REQUIRED ACTION:
Take the lines below beginning at the line that has "passengers, cargo and" and stopping after the line that has "6. Available on", and print them exactly as they are, with no other lines.

DATA SECTION:

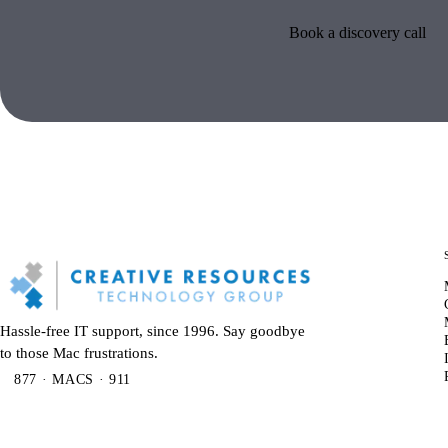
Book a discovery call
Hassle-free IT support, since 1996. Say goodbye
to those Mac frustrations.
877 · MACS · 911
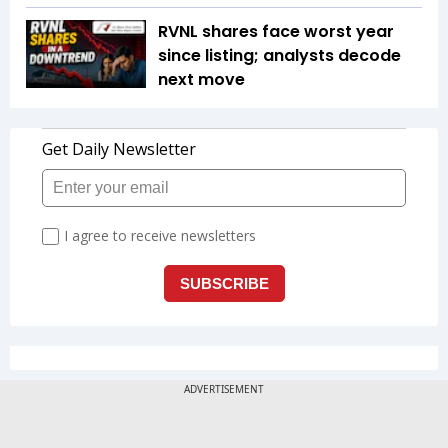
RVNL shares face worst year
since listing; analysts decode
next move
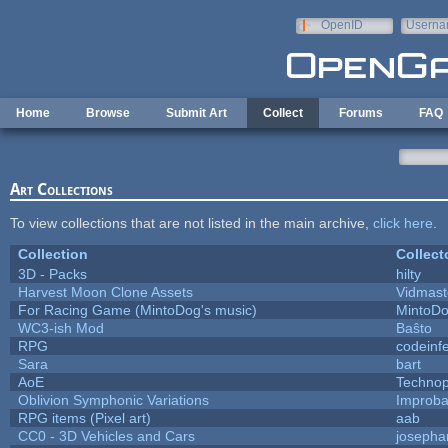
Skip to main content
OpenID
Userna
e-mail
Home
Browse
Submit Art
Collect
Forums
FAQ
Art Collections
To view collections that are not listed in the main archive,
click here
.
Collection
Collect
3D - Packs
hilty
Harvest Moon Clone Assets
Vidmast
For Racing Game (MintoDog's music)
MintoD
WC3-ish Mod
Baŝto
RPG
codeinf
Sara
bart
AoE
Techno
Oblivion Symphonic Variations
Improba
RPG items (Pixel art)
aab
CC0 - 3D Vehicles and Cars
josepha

...

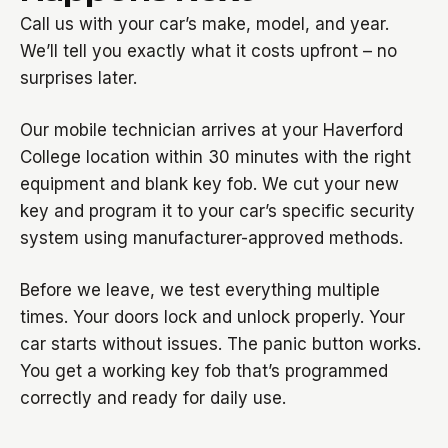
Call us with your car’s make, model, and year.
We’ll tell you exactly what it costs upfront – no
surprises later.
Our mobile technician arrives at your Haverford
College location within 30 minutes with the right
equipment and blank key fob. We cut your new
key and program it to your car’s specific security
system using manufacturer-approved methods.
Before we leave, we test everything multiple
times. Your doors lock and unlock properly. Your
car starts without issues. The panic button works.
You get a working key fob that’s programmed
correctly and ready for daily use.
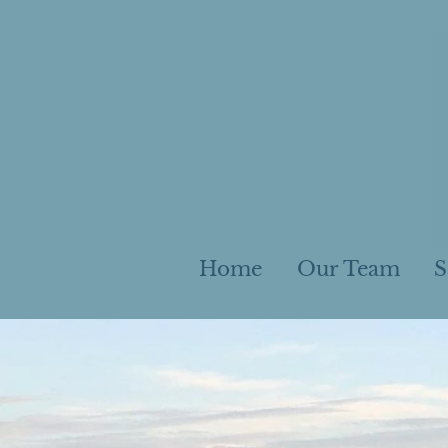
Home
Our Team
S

==

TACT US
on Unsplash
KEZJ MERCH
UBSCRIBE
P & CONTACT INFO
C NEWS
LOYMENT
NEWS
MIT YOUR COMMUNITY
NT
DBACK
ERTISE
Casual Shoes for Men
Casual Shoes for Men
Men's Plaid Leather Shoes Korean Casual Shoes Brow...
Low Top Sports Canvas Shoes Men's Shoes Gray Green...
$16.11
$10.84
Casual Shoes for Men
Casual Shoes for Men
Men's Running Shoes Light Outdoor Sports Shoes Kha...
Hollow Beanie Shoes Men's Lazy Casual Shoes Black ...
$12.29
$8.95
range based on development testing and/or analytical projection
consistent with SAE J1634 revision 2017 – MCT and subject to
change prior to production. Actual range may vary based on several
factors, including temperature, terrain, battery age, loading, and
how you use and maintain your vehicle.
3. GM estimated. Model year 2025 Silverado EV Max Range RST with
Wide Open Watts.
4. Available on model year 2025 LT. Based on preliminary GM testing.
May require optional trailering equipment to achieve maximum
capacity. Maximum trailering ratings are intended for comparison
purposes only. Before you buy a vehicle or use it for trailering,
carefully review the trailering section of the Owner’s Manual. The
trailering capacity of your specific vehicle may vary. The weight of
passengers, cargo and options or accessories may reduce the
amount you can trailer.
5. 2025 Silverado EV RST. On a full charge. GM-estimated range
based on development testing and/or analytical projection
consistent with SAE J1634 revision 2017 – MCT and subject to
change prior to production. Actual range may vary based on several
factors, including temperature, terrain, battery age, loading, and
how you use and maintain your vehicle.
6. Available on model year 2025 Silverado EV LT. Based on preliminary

FINISHED TASK:
passengers, cargo and options or accessories may reduce the
amount you can trailer.
5. 2025 Silverado EV RST. On a full charge. GM-estimated range
based on development testing and/or analytical projection
consistent with SAE J1634 revision 2017 – MCT and subject to
change prior to production. Actual range may vary based on several
factors, including temperature, terrain, battery age, loading, and
how you use and maintain your vehicle.
6. Available on model year 2025 Silverado EV LT. Based on preliminary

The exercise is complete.